2022 Design Studies Thesis Prize: Nicole Piepenbrink’s “HERE LIES DARBY VASSALL: Rendering the obscured and concealed history of slavery at Christ Church Cambridge”
by Nicole Piepenbrink (MDes ’22) — Recipient of the Design Studies Thesis Prize.
The material conditions of “historic” preservation and institutional presentation communicate a particular version of the past through what historian David Lowenthal terms “selective forgetting” and “selective recall.” Common myths of white benevolence and exceptionalism (in the North) contribute to the perceived “invisibility” of slavery in New England and across the nation at sites similar to “historic” Christ Church Cambridge in Harvard Square.
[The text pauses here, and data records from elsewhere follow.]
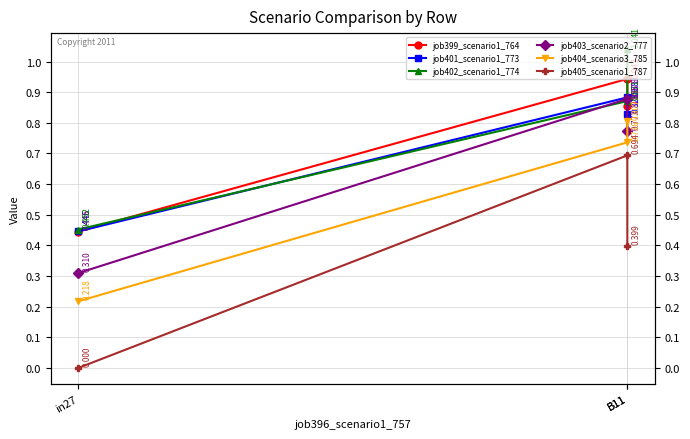

Reading left to right, extract all data points from this chart.

job399_scenario1_764: in27=0.4	B11=0.9	B11=0.9
job401_scenario1_773: in27=0.4	B11=0.9	B11=0.8
job402_scenario1_774: in27=0.5	B11=0.9	B11=1.0
job403_scenario2_777: in27=0.3	B11=0.9	B11=0.8
job404_scenario3_785: in27=0.2	B11=0.7	B11=0.8
job405_scenario1_787: in27=0.0	B11=0.7	B11=0.4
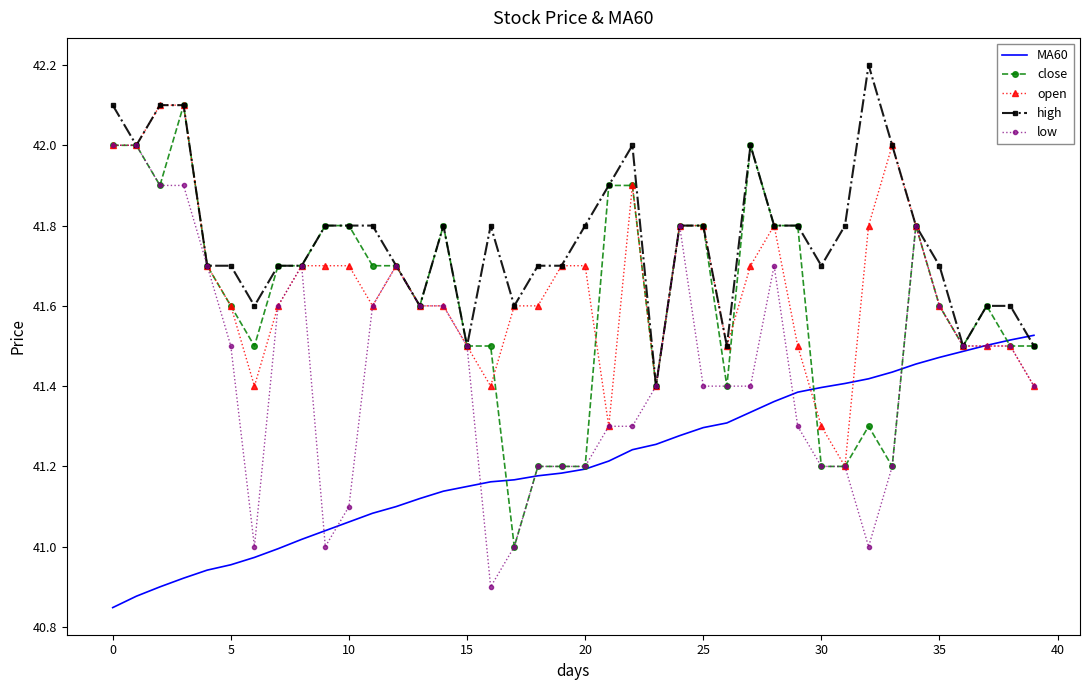

At how many categories does at least one series exceed 41?

40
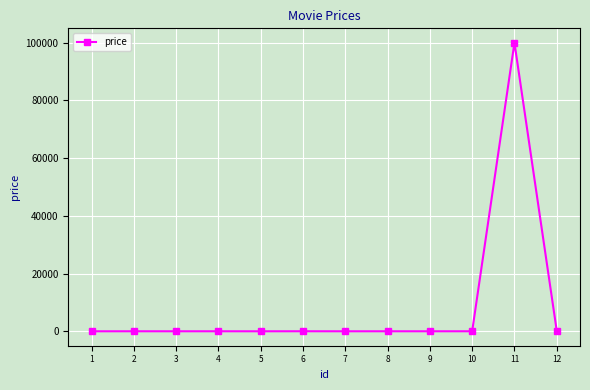

True or false: there are more than 0 points higher than both neighbors.

True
By reading against boundaries, materiality, and identity projections, this project situates the church within broader, interconnected landscapes of dispossession and extraction, making connections to places and people beyond the fiction of “historic” boundaries to—in W. E. B. Du Bois’s words—the “foundation stone” (Black labor) of “Northern manufacture and commerce.”
Part 1
Part 2
The goal of this project is to construct what bell hooks calls a “subversive historiography,” an alternative spatial narrative of place that allows us to revise and expand the storytelling of Christ Church Cambridge in its context. My work aims to render visible this (currently invisible) history through research and exploratory mediums of knowledge-sharing and representation: a temporary art installation brings the hidden past into view. The inaccessible, largely unknown Vassall Tomb in the church basement—where Darby Vassall, a formerly enslaved person, is buried—is shared with the public via a looped video projection displayed on an 11-foot tall, roughly 40-foot long curved panel positioned on Christ Church’s front lawn. The video is accompanied by a sonic script, telling the story of dependency on and profit from slavery that provided economic foundations for the church’s establishment and growth.